Template stored as JSON:
{
"duration": 10,
"segments": [
{"type": "title_card", "duration": 1.5, "text_position": "center"},
{"type": "ai_video", "duration": 7.0, "transition_in": "fade"},
{"type": "outro", "duration": 1.5, "logo": true}
],
"aspect_ratio": "9:16",
"music": {"genre": "upbeat", "volume": 0.4}
}
Client renders intro card (custom text layer), replaces ai_video segment with generated clip, composites outro. All via AVFoundation (iOS) or MediaCodec (Android).
Music sync
AI-generated music rarely syncs perfectly with video rhythm. Better: library of royalty-free short tracks pre-segmented by beat. Kling/Hailuo API let specify audio, so can generate video to-beat instead of reverse.

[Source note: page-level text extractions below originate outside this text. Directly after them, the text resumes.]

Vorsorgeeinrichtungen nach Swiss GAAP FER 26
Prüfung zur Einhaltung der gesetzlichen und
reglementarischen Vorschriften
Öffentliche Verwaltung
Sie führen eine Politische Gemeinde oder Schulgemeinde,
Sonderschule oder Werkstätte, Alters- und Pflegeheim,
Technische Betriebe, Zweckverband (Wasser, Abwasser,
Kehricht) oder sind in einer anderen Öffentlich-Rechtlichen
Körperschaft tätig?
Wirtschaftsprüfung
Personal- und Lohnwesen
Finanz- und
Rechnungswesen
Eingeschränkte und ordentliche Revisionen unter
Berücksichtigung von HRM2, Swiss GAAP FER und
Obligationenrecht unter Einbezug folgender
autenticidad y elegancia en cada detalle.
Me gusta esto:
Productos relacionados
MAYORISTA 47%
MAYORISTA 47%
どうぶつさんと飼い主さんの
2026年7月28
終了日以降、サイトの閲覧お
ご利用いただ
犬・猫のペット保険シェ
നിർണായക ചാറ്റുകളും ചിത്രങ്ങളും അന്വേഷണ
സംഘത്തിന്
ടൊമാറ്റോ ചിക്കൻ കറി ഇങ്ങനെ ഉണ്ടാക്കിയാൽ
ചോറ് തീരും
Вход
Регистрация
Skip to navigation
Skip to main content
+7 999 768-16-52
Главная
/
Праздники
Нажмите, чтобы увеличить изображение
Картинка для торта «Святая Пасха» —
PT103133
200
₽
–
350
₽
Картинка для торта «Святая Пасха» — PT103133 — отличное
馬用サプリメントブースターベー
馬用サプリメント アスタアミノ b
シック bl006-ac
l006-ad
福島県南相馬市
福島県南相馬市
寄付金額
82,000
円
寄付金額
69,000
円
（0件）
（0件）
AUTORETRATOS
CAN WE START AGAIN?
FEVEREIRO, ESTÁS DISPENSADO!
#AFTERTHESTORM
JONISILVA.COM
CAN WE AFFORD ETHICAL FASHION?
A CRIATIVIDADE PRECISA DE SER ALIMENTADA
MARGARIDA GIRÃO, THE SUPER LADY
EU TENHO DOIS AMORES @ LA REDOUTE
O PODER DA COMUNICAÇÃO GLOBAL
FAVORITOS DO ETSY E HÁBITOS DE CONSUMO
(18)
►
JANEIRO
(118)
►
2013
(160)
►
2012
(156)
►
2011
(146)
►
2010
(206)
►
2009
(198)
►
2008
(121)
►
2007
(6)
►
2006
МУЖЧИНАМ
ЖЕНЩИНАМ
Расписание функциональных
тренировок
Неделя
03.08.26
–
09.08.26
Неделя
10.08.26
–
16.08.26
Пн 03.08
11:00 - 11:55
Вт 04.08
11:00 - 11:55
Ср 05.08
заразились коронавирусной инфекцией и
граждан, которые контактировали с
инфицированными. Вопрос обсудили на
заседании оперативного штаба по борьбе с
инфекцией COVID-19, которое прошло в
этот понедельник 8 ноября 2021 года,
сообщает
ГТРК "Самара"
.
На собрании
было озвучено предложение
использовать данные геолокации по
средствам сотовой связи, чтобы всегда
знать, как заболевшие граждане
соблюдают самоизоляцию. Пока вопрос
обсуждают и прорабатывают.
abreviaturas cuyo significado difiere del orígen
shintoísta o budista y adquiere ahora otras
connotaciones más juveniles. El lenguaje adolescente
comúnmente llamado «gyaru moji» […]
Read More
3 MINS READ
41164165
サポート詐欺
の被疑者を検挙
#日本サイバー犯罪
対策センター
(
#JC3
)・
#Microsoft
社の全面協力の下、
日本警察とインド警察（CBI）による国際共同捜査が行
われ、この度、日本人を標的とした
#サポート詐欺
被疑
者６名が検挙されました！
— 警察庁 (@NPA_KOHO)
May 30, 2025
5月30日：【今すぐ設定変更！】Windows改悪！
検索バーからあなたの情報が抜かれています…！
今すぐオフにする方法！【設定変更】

Or: send generated video to backend, process with Suno/ElevenLabs music gen (text prompt → audio), then composite on-client.
Export and publishing
Final clip compression matters. Target sizes:
- TikTok: max 287.6 MB (not practical, aim 50–100 MB)
- Instagram Reels: max 4 GB (safe at 100–200 MB)
- YouTube Shorts: max 100 MB
On-client compression via FFmpeg: -crf 25 (good quality/size balance), -preset fast (5–10 sec for 10 sec clip on mid-range device).
Timeline
Template-based clip generation with API integration, music, on-device editing — 2–3 weeks. Full editor with custom layouts, transitions, effects — 4–6 weeks. Cost includes FFmpeg integration complexity and provider API calls.